*WHAT IS REQUIRED:* Find the line in the entries below that contains "grey binoculars [527,248,601,295]". Repeat it exactly, and every line after it through the line that contains "red flashlight [349,285,435,345]".

*INPUT FOR THIS TASK:*

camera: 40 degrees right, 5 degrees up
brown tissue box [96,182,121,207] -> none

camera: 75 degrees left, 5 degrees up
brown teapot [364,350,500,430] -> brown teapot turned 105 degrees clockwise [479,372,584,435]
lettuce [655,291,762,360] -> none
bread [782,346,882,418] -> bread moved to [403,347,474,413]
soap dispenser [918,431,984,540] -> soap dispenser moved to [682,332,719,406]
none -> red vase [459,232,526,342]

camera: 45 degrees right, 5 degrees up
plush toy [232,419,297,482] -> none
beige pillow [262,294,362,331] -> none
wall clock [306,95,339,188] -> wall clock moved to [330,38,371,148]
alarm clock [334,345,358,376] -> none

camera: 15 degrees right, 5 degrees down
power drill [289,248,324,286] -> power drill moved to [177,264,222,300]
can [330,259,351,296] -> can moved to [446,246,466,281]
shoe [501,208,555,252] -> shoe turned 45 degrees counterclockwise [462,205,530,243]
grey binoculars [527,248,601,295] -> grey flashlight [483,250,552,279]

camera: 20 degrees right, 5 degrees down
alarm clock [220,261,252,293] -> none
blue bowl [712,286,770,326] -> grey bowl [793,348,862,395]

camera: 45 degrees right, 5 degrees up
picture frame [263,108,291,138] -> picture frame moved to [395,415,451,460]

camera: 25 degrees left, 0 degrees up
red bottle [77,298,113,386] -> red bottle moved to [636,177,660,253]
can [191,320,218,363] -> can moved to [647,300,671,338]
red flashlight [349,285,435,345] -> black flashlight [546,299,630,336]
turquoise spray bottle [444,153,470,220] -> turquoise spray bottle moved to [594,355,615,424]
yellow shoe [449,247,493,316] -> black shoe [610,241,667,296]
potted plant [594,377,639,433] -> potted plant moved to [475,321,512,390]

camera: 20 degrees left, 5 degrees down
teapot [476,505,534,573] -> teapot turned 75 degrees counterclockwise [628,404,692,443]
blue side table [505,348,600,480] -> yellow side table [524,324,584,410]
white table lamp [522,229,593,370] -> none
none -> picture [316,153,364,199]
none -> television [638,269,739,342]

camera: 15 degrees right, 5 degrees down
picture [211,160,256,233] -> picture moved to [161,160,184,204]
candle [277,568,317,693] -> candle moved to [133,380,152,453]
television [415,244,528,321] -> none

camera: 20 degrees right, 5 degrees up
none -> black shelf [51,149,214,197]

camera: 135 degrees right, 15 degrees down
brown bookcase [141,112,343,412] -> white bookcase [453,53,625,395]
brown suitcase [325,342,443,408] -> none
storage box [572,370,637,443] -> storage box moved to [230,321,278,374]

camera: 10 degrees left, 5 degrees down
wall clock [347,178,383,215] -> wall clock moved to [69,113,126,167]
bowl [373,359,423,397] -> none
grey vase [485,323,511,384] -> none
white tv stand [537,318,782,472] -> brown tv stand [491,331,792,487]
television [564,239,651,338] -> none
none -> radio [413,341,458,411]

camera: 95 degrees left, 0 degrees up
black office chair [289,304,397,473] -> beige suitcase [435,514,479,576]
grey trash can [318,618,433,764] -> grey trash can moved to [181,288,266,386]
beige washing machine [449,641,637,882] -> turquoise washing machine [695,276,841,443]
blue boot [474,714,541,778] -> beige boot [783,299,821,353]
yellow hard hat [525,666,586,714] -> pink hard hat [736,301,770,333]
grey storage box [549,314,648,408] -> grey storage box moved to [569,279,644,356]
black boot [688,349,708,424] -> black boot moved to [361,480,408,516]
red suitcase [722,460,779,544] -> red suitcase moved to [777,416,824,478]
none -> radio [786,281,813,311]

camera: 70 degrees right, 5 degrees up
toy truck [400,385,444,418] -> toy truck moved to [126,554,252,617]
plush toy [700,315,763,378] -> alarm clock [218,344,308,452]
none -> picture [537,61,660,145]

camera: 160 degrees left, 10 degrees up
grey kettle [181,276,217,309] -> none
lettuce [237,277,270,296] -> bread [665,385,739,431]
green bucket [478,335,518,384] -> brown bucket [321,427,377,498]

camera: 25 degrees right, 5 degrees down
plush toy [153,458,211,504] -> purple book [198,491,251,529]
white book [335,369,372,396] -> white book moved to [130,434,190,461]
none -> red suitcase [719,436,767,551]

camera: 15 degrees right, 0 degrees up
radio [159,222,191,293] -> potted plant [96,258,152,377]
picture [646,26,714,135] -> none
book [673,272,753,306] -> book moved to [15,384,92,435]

*ANSWER TO THIS PROBLEM:*
grey binoculars [527,248,601,295] -> grey flashlight [483,250,552,279]

camera: 20 degrees right, 5 degrees down
alarm clock [220,261,252,293] -> none
blue bowl [712,286,770,326] -> grey bowl [793,348,862,395]

camera: 45 degrees right, 5 degrees up
picture frame [263,108,291,138] -> picture frame moved to [395,415,451,460]

camera: 25 degrees left, 0 degrees up
red bottle [77,298,113,386] -> red bottle moved to [636,177,660,253]
can [191,320,218,363] -> can moved to [647,300,671,338]
red flashlight [349,285,435,345] -> black flashlight [546,299,630,336]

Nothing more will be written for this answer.